- THE PROBLEM
Rewrite the lines from the line with "Spec: line order" to the line with "0.025115, 0.749299, 0.623467]]", including both, as a numbered list with blank lines omitted. Leave the pictures out of your answer.

- EXTRACTED DATA
──────────
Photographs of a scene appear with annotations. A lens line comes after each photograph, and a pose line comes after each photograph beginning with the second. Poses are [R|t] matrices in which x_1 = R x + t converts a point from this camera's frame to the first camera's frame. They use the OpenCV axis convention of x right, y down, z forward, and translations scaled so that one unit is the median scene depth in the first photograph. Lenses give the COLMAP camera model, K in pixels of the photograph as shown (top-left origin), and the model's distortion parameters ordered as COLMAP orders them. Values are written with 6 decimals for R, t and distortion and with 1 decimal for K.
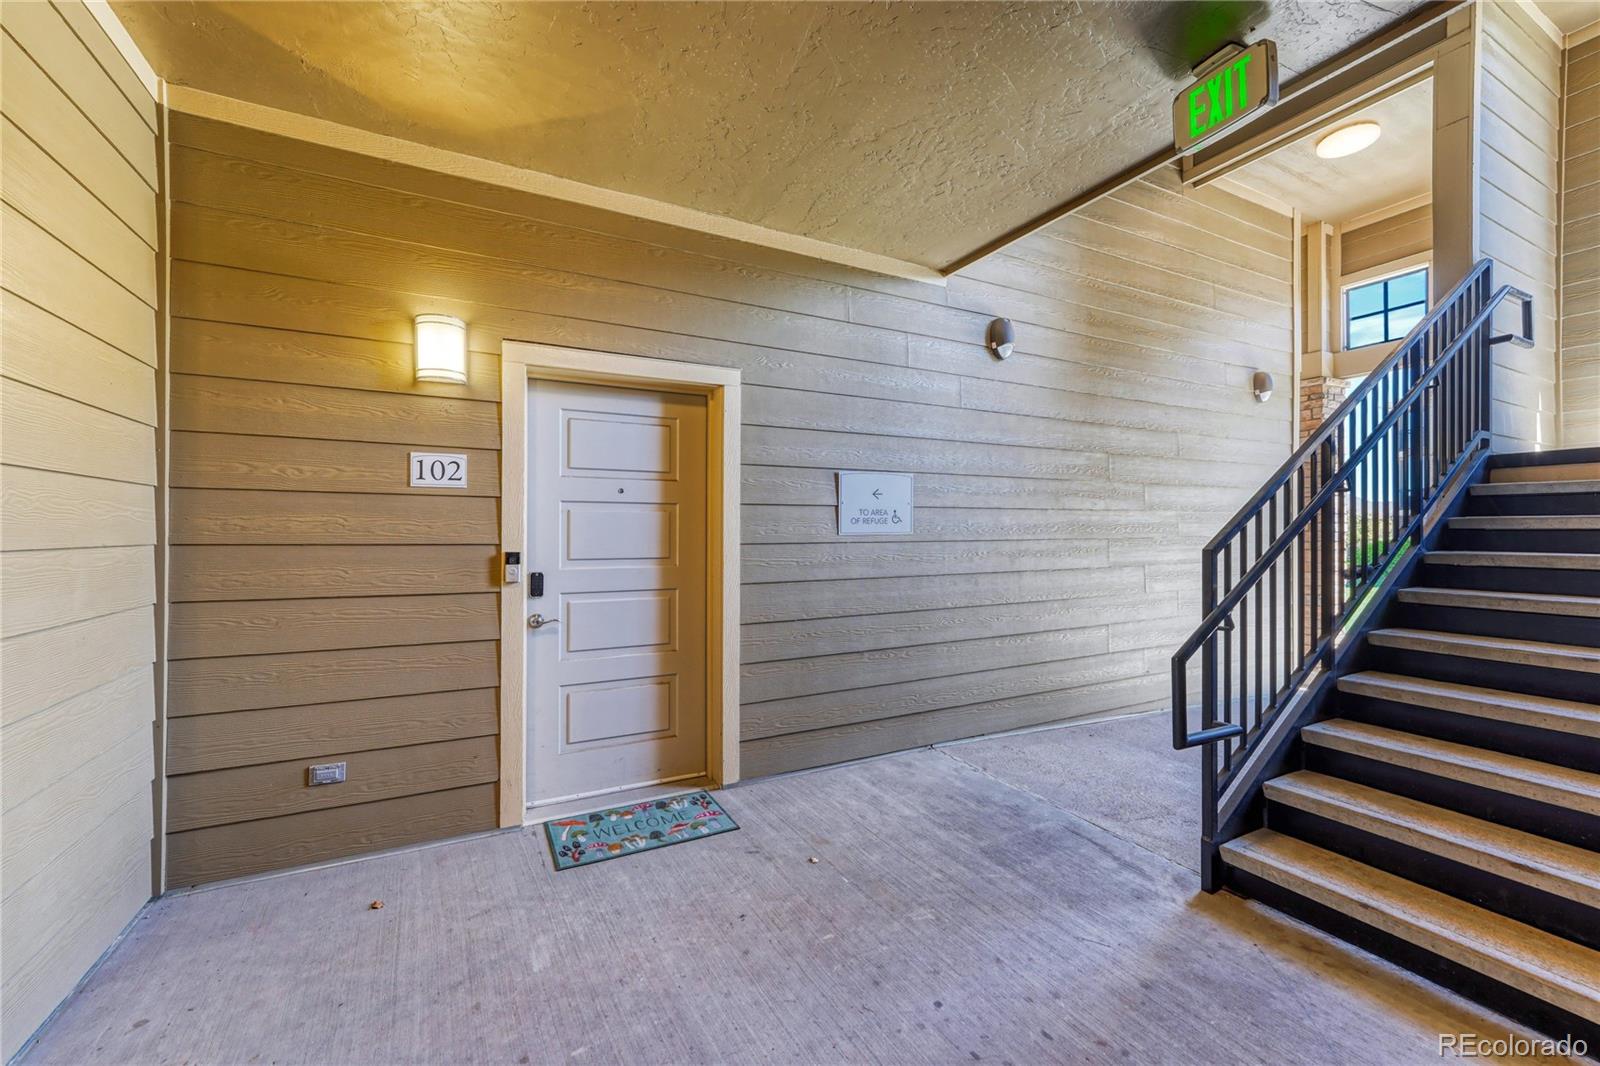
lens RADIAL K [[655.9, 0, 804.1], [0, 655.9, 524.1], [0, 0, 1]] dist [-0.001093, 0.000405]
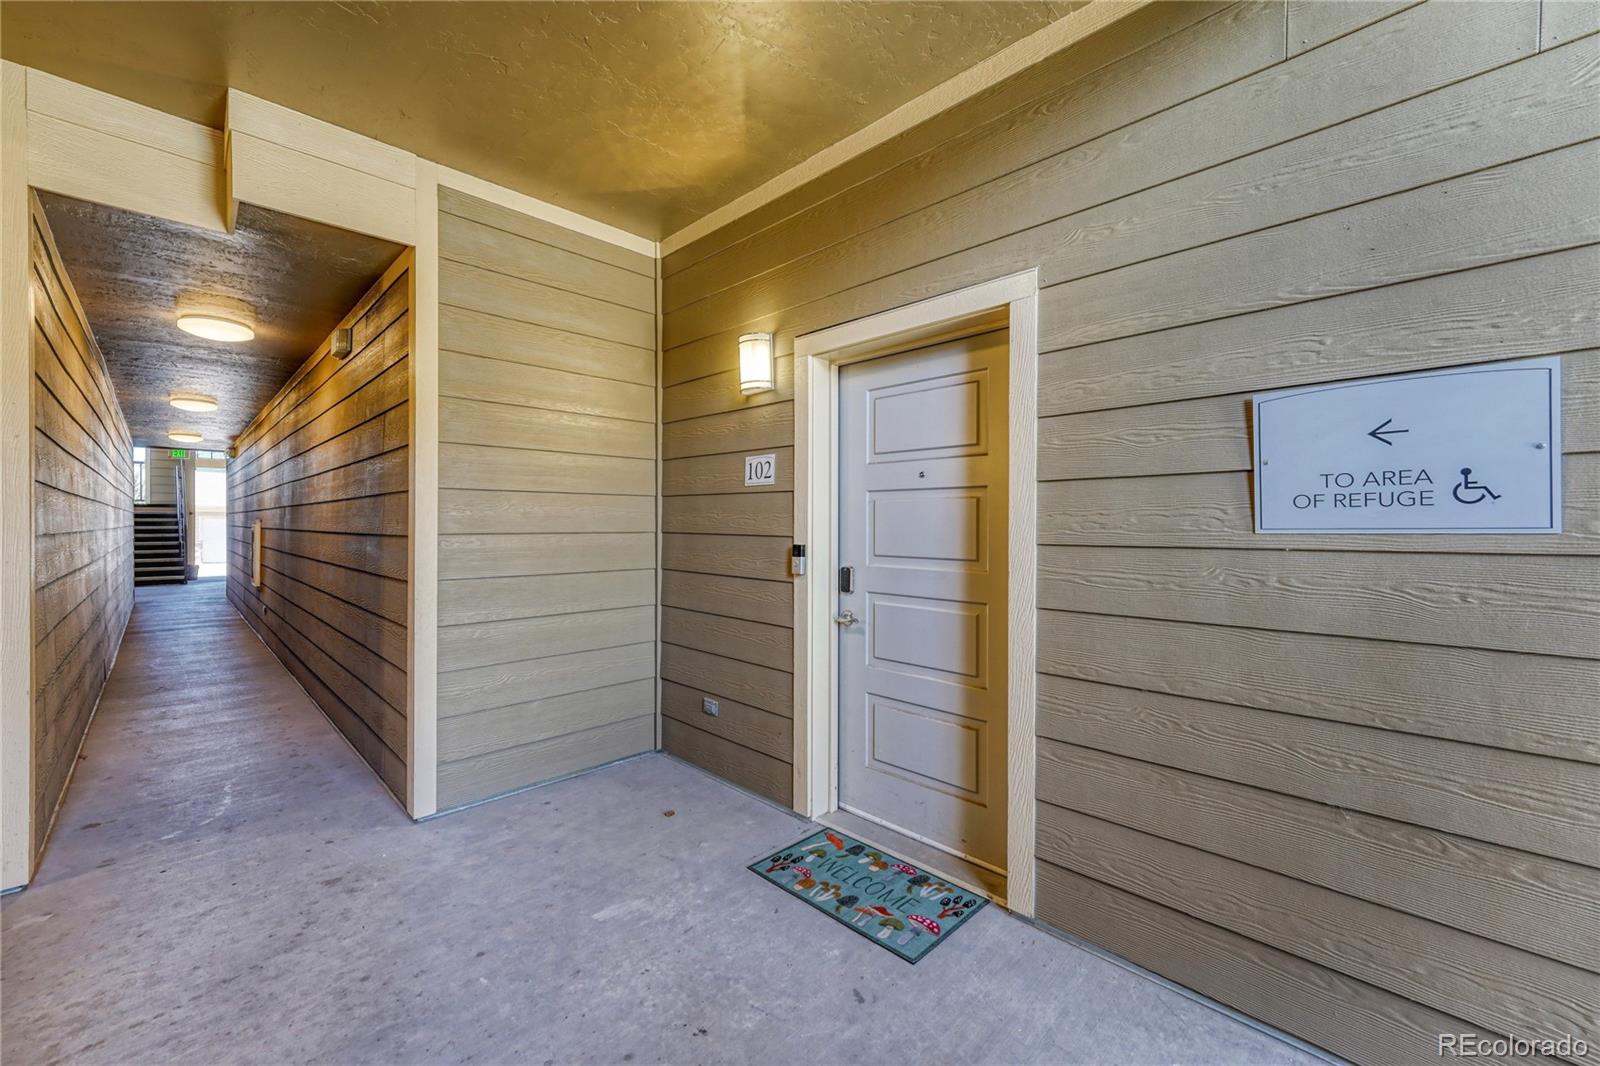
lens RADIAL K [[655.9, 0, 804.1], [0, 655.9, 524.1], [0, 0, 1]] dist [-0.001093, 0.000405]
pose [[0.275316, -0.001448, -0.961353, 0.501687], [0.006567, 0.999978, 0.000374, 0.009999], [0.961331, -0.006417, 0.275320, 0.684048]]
──────────
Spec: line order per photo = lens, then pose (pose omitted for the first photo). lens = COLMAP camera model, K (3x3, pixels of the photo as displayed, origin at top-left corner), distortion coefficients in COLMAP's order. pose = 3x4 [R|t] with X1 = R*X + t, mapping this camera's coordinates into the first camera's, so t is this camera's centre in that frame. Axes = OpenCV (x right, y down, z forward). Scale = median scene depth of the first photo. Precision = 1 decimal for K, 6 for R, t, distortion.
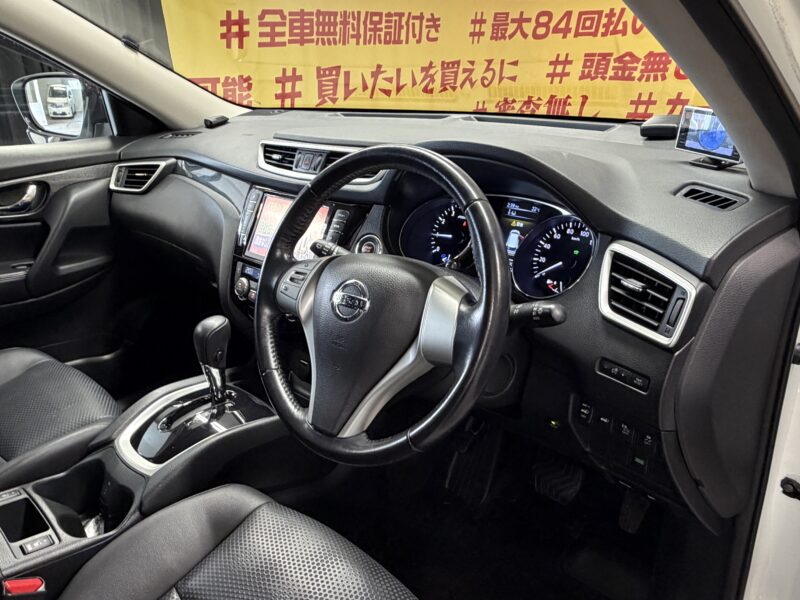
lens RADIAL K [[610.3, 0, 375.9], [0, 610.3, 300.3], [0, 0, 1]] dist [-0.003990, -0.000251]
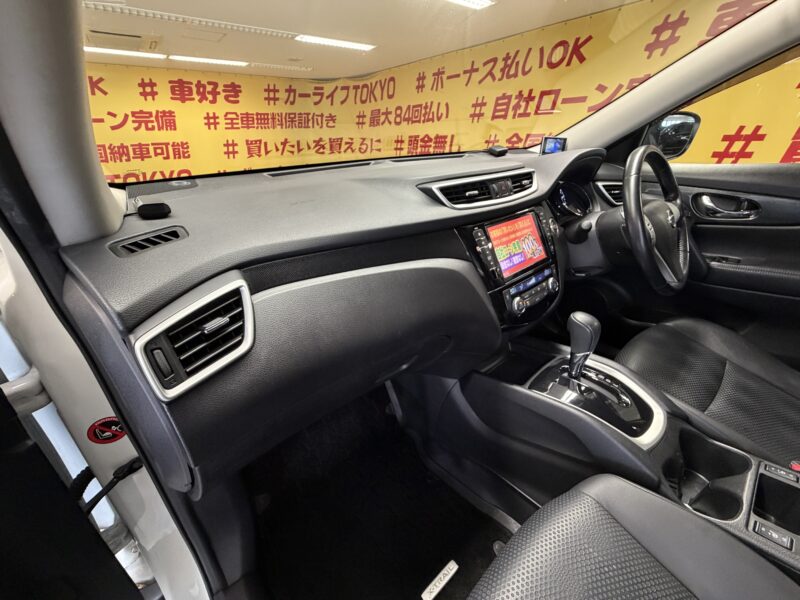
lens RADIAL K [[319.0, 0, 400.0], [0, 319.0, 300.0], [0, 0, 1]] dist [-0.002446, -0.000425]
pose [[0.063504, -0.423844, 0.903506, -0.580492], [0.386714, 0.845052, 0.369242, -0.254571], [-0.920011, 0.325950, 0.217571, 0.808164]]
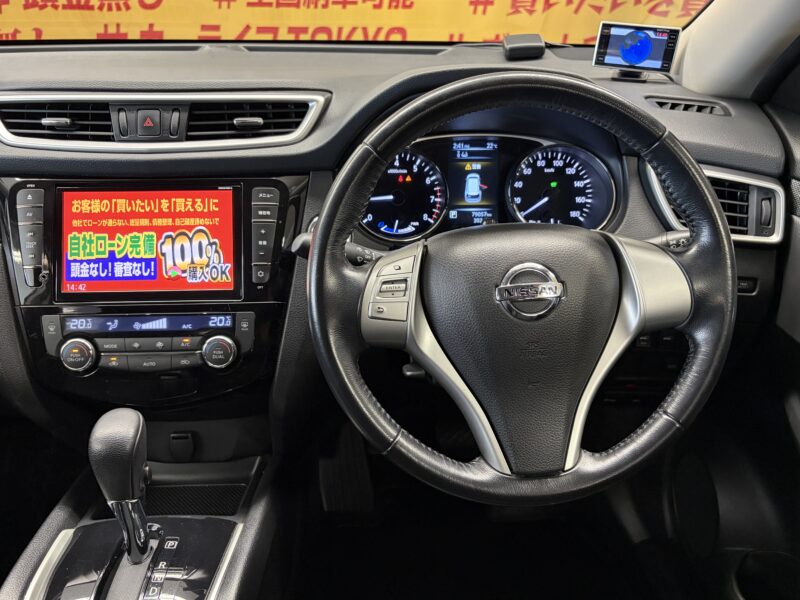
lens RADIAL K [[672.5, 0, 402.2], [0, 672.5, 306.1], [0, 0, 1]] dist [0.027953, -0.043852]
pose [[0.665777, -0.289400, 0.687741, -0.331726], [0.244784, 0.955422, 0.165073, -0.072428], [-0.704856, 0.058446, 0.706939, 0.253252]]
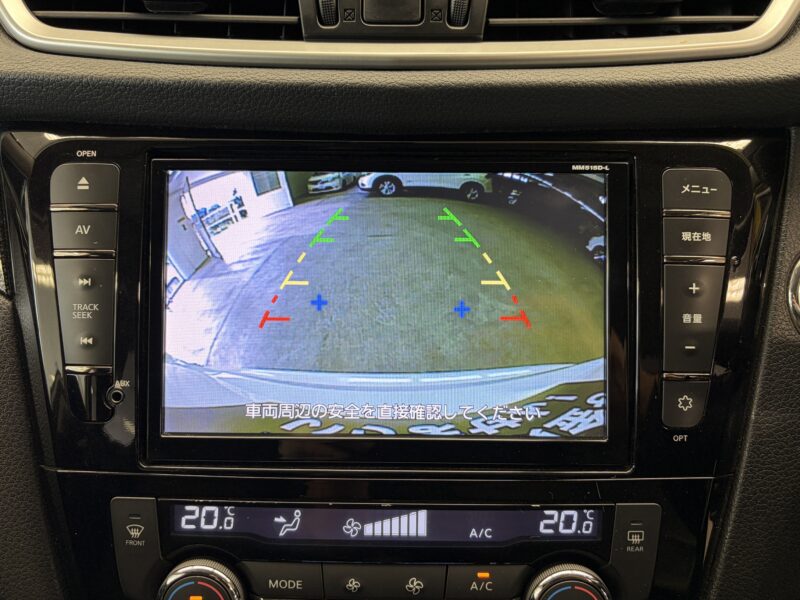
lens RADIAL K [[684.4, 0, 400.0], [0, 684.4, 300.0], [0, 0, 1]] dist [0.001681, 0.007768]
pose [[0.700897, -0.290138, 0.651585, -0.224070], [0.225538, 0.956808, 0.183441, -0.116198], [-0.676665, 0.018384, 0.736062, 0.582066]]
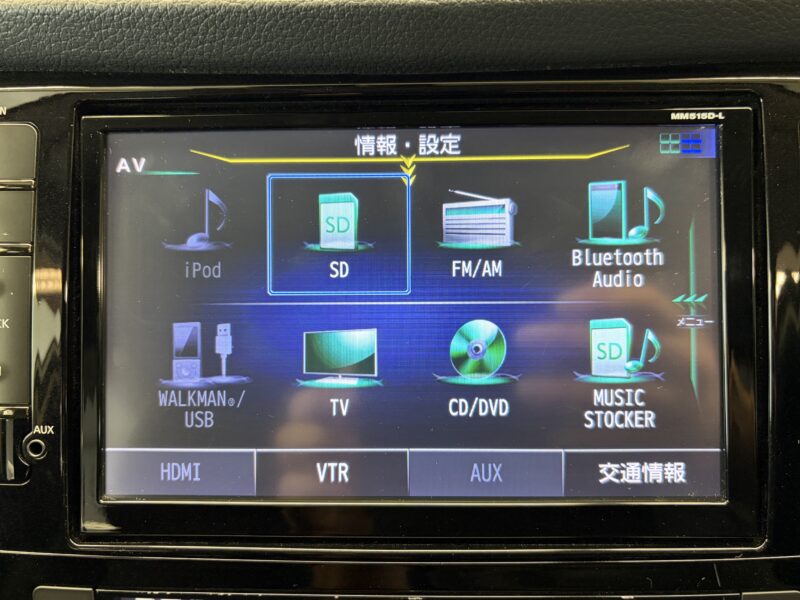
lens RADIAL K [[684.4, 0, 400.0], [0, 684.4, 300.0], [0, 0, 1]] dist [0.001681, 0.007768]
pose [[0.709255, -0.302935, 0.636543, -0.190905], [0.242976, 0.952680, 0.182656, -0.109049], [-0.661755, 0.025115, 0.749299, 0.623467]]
──────────
- YOUR RESPONSE
1. Spec: line order per photo = lens, then pose (pose omitted for the first photo). lens = COLMAP camera model, K (3x3, pixels of the photo as displayed, origin at top-left corner), distortion coefficients in COLMAP's order. pose = 3x4 [R|t] with X1 = R*X + t, mapping this camera's coordinates into the first camera's, so t is this camera's centre in that frame. Axes = OpenCV (x right, y down, z forward). Scale = median scene depth of the first photo. Precision = 1 decimal for K, 6 for R, t, distortion.
2. lens RADIAL K [[610.3, 0, 375.9], [0, 610.3, 300.3], [0, 0, 1]] dist [-0.003990, -0.000251]
3. lens RADIAL K [[319.0, 0, 400.0], [0, 319.0, 300.0], [0, 0, 1]] dist [-0.002446, -0.000425]
4. pose [[0.063504, -0.423844, 0.903506, -0.580492], [0.386714, 0.845052, 0.369242, -0.254571], [-0.920011, 0.325950, 0.217571, 0.808164]]
5. lens RADIAL K [[672.5, 0, 402.2], [0, 672.5, 306.1], [0, 0, 1]] dist [0.027953, -0.043852]
6. pose [[0.665777, -0.289400, 0.687741, -0.331726], [0.244784, 0.955422, 0.165073, -0.072428], [-0.704856, 0.058446, 0.706939, 0.253252]]
7. lens RADIAL K [[684.4, 0, 400.0], [0, 684.4, 300.0], [0, 0, 1]] dist [0.001681, 0.007768]
8. pose [[0.700897, -0.290138, 0.651585, -0.224070], [0.225538, 0.956808, 0.183441, -0.116198], [-0.676665, 0.018384, 0.736062, 0.582066]]
9. lens RADIAL K [[684.4, 0, 400.0], [0, 684.4, 300.0], [0, 0, 1]] dist [0.001681, 0.007768]
10. pose [[0.709255, -0.302935, 0.636543, -0.190905], [0.242976, 0.952680, 0.182656, -0.109049], [-0.661755, 0.025115, 0.749299, 0.623467]]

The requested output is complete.